Re: With big repos and slower connections, git clone can be hard to work with

ellie <el@xxxxxxxxxxx> · Sat, 8 Jun 2024 02:46:38 +0200

The deepening worked perfectly, thank you so much! I hope a resume will 
still be considered however, if even just to help out newcomers.

Regards,

Ellie

On 6/8/24 2:35 AM, rsbecker@xxxxxxxxxxxxx wrote:
On Friday, June 7, 2024 8:03 PM, ellie wrote:
Subject: Re: With big repos and slower connections, git clone can be hard to work
with

Thanks, this is very helpful as an emergency workaround!

Nevertheless, I usually want the entire history, especially since I wouldn't mind
waiting half an hour. But without resume, I've encountered it regularly that it just
won't complete even if I give it the time, while way longer downloads in the
browser would. The key problem here seems to be the lack of any resume.

I hope this helps to understand why I made the suggestion.

Regards,

Ellie

On 6/8/24 1:33 AM, rsbecker@xxxxxxxxxxxxx wrote:
On Friday, June 7, 2024 7:28 PM, ellie wrote:
I'm terribly sorry if this is the wrong place, but I'd like to
suggest a potential issue with "git clone".

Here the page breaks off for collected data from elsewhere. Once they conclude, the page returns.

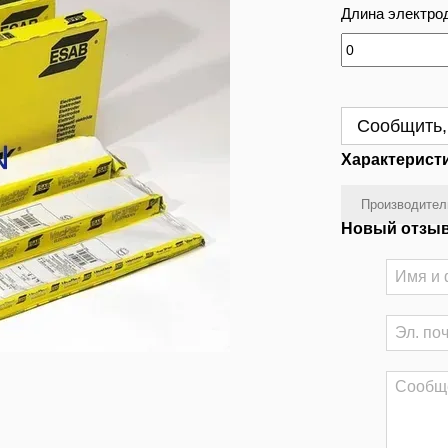
Длина электрод
Сообщить,
Характерист
Производител
Новый отзыв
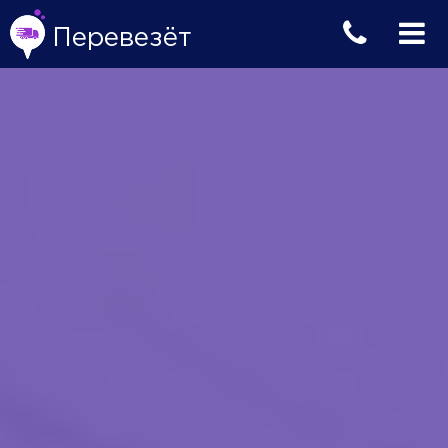
Перевезёт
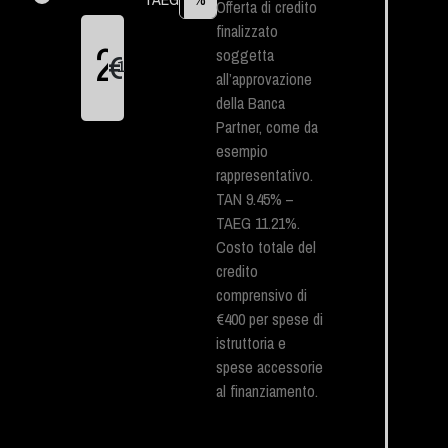
Offerta di credito
finalizzato
soggetta
€
1
all’approvazione
della Banca
Partner, come da
esempio
rappresentativo.
TAN 9.45% –
TAEG 11.21%.
Costo totale del
credito
comprensivo di
€400 per spese di
istruttoria e
spese accessorie
al finanziamento.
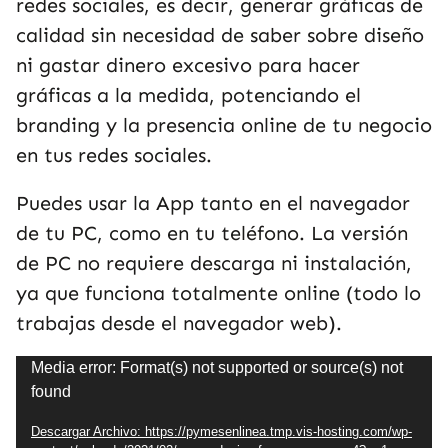
redes sociales, es decir, generar gráficas de
calidad sin necesidad de saber sobre diseño
ni gastar dinero excesivo para hacer
gráficas a la medida, potenciando el
branding y la presencia online de tu negocio
en tus redes sociales.
Puedes usar la App tanto en el navegador
de tu PC, como en tu teléfono. La versión
de PC no requiere descarga ni instalación,
ya que funciona totalmente online (todo lo
trabajas desde el navegador web).
Reproductor
Media error: Format(s) not supported or source(s) not
found
de
Video
Descargar Archivo: https://pymesenlinea.tmp.vis-hosting.com/wp-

The problem is that any sort of interruption or connection issue, no
matter how brief, causes the clone to stop and leave nothing behind:

$ git clone https://github.com/Nheko-Reborn/nheko
Cloning into 'nheko'...
remote: Enumerating objects: 43991, done.
remote: Counting objects: 100% (6535/6535), done.
remote: Compressing objects: 100% (1449/1449), done.
error: RPC failed; curl 92 HTTP/2 stream 5 was not closed cleanly:
CANCEL (err 8)
error: 2771 bytes of body are still expected
fetch-pack: unexpected disconnect while reading sideband packet
fatal: early EOF
fatal: fetch-pack: invalid index-pack output $ cd nheko
bash: cd: nheko: No such file or director

In my experience, this can be really impactful with 1. big repositories and 2.
unreliable internet - which I would argue isn't unheard of! E.g.
a developer may work via mobile connection on a business trip. The
result can even be that a repository is uncloneable for some users!

This has left me in the absurd situation where I was able to download
a tarball via HTTPS from the git hoster just fine, even way larger
binary release items, thanks to the browser's HTTPS resume. And yet a
simple git clone of the same project failed repeatedly.

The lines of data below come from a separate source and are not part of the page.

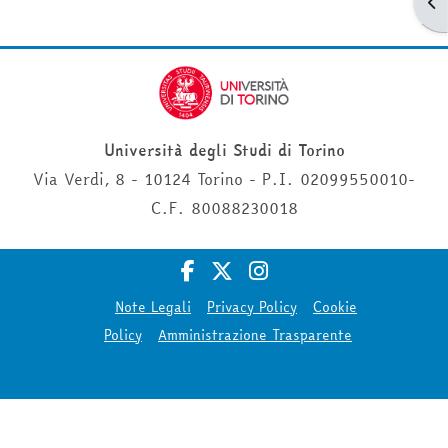
Apr
Università degli Studi di Torino
Via Verdi, 8 - 10124 Torino - P.I. 02099550010-
C.F. 80088230018
Note Legali
Privacy Policy
Cookie
Policy
Amministrazione Trasparente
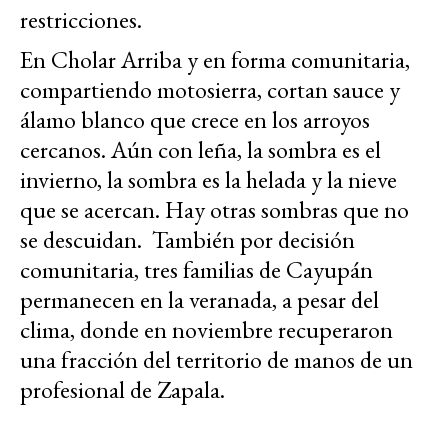
restricciones.
En Cholar Arriba y en forma comunitaria,
compartiendo motosierra, cortan sauce y
álamo blanco que crece en los arroyos
cercanos. Aún con leña, la sombra es el
invierno, la sombra es la helada y la nieve
que se acercan. Hay otras sombras que no
se descuidan. También por decisión
comunitaria, tres familias de Cayupán
permanecen en la veranada, a pesar del
clima, donde en noviembre recuperaron
una fracción del territorio de manos de un
profesional de Zapala.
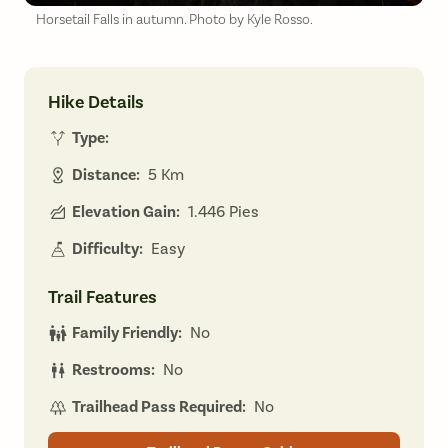
Horsetail Falls in autumn. Photo by Kyle Rosso.
Hike Details
Type:
Distance:
5 Km
Elevation Gain:
1.446 Pies
Difficulty:
Easy
Trail Features
Family Friendly:
No
Restrooms:
No
Trailhead Pass Required:
No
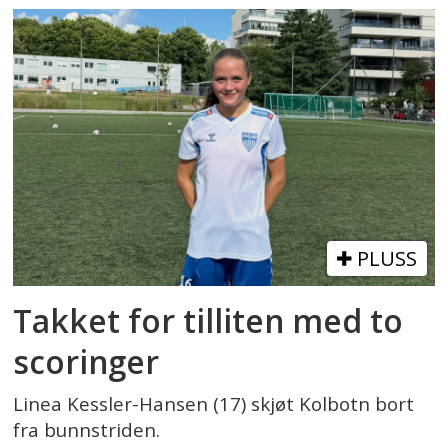
PLUSS
Takket for tilliten med to
scoringer
Linea Kessler-Hansen (17) skjøt Kolbotn bort
fra bunnstriden.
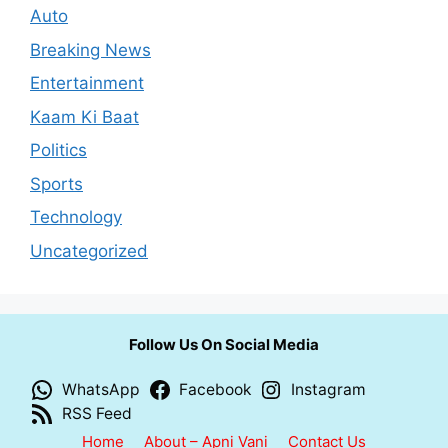
Auto
Breaking News
Entertainment
Kaam Ki Baat
Politics
Sports
Technology
Uncategorized
Follow Us On Social Media
WhatsApp
Facebook
Instagram
RSS Feed
Home
About – Apni Vani
Contact Us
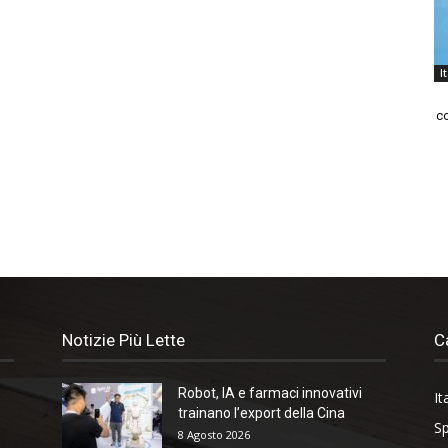
I
co
Notizie Più Lette
C
Robot, IA e farmaci innovativi
It
trainano l’export della Cina
Sp
8 Agosto 2026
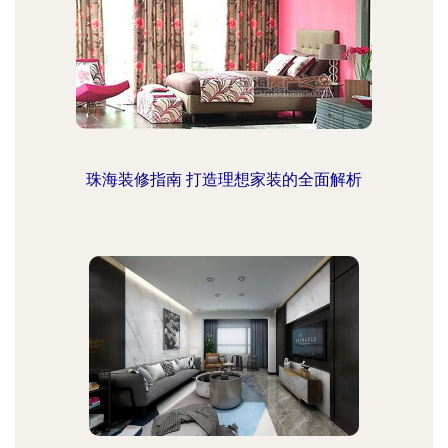
珠海装修指南 打造理想家装的全面解析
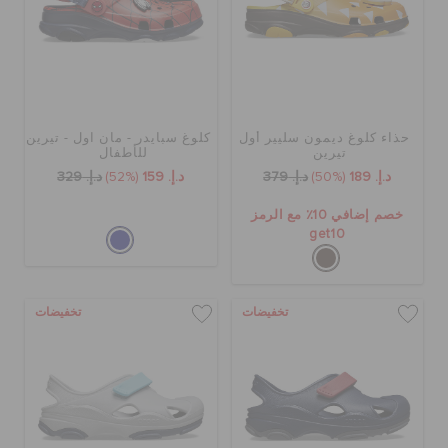
حذاء كلوغ ديمون سليير أول
كلوغ سبايدر - مان اول - تيرين
تيرين
للأطفال
د.إ. 189
(50%)
د.إ. 379
د.إ. 159
(52%)
د.إ. 329
خصم إضافي 10٪ مع الرمز
get10
تخفيضات
تخفيضات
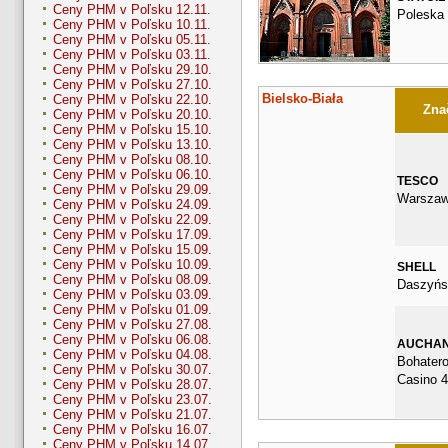
Ceny PHM v Poľsku 12.11.
Poleska 
Ceny PHM v Poľsku 10.11.
Ceny PHM v Poľsku 05.11.
Ceny PHM v Poľsku 03.11.
Ceny PHM v Poľsku 29.10.
Ceny PHM v Poľsku 27.10.
Bielsko-Biała
Ceny PHM v Poľsku 22.10.
Znač
Ceny PHM v Poľsku 20.10.
Ceny PHM v Poľsku 15.10.
Ceny PHM v Poľsku 13.10.
Ceny PHM v Poľsku 08.10.
Ceny PHM v Poľsku 06.10.
TESCO
Ceny PHM v Poľsku 29.09.
Warszaw
Ceny PHM v Poľsku 24.09.
Ceny PHM v Poľsku 22.09.
Ceny PHM v Poľsku 17.09.
Ceny PHM v Poľsku 15.09.
Ceny PHM v Poľsku 10.09.
SHELL
Ceny PHM v Poľsku 08.09.
Daszyńs
Ceny PHM v Poľsku 03.09.
Ceny PHM v Poľsku 01.09.
Ceny PHM v Poľsku 27.08.
Ceny PHM v Poľsku 06.08.
AUCHA
Ceny PHM v Poľsku 04.08.
Bohater
Ceny PHM v Poľsku 30.07.
Casino 
Ceny PHM v Poľsku 28.07.
Ceny PHM v Poľsku 23.07.
Ceny PHM v Poľsku 21.07.
Ceny PHM v Poľsku 16.07.
Ceny PHM v Poľsku 14.07.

My deepest apologies if I missed an option to fix or address this.
But summed up, please consider making git clone recover from hiccups.

Regards,

Ellie

PS: I've seen git hosters have apparent proxy bugs, like timing out
slower git clone connections from the server side even if the
transfer is ongoing. A git auto-resume would reduce the impact of that, too.

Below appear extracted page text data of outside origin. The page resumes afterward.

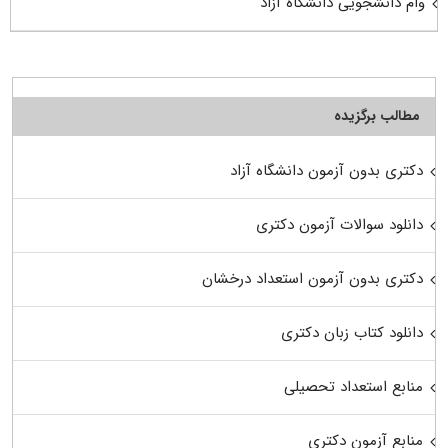
وام دانشجویی دانشگاه آزاد
مطالب برگزیده
دکتری بدون آزمون دانشگاه آزاد
دانلود سوالات آزمون دکتری
دکتری بدون آزمون استعداد درخشان
دانلود کتاب زبان دکتری
منابع استعداد تحصیلی
منابع آزمون دکتری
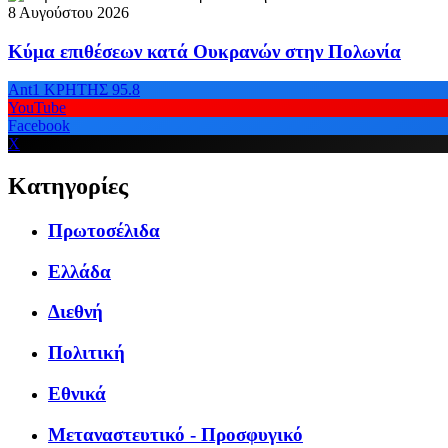
8 Αυγούστου 2026
Κύμα επιθέσεων κατά Ουκρανών στην Πολωνία
Ant1 ΚΡΗΤΗΣ 95.8
YouTube
Facebook
X
Κατηγορίες
Πρωτοσέλιδα
Ελλάδα
Διεθνή
Πολιτική
Εθνικά
Μεταναστευτικό - Προσφυγικό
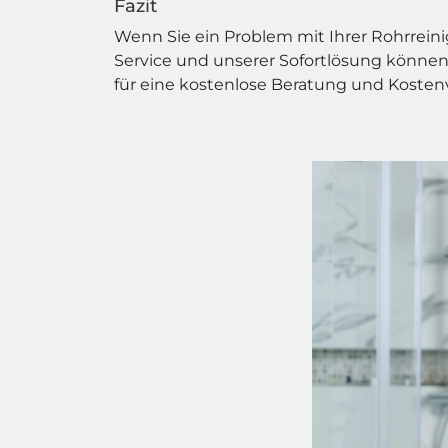
Fazit
Wenn Sie ein Problem mit Ihrer Rohrrein
Service und unserer Sofortlösung können 
für eine kostenlose Beratung und Kosten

I suggest that you look into two git topics: --depth, which controls how much
history is obtained in a clone, and sparse-checkout, which describes the part of the
repository you will retrieve. You can prune the contents of the repository so that
clone is faster, if you do not need all of the history, or all of the files. This is typically
done in complex large repositories, particularly those used for production support
as release repositories.

Consider doing the clone with --depth=1 then using git fetch --depth=n as the resume. There are other options that effectively give you a resume, including --deepen=n.

Build automation, like Jenkins, uses this to speed up the clone/checkout.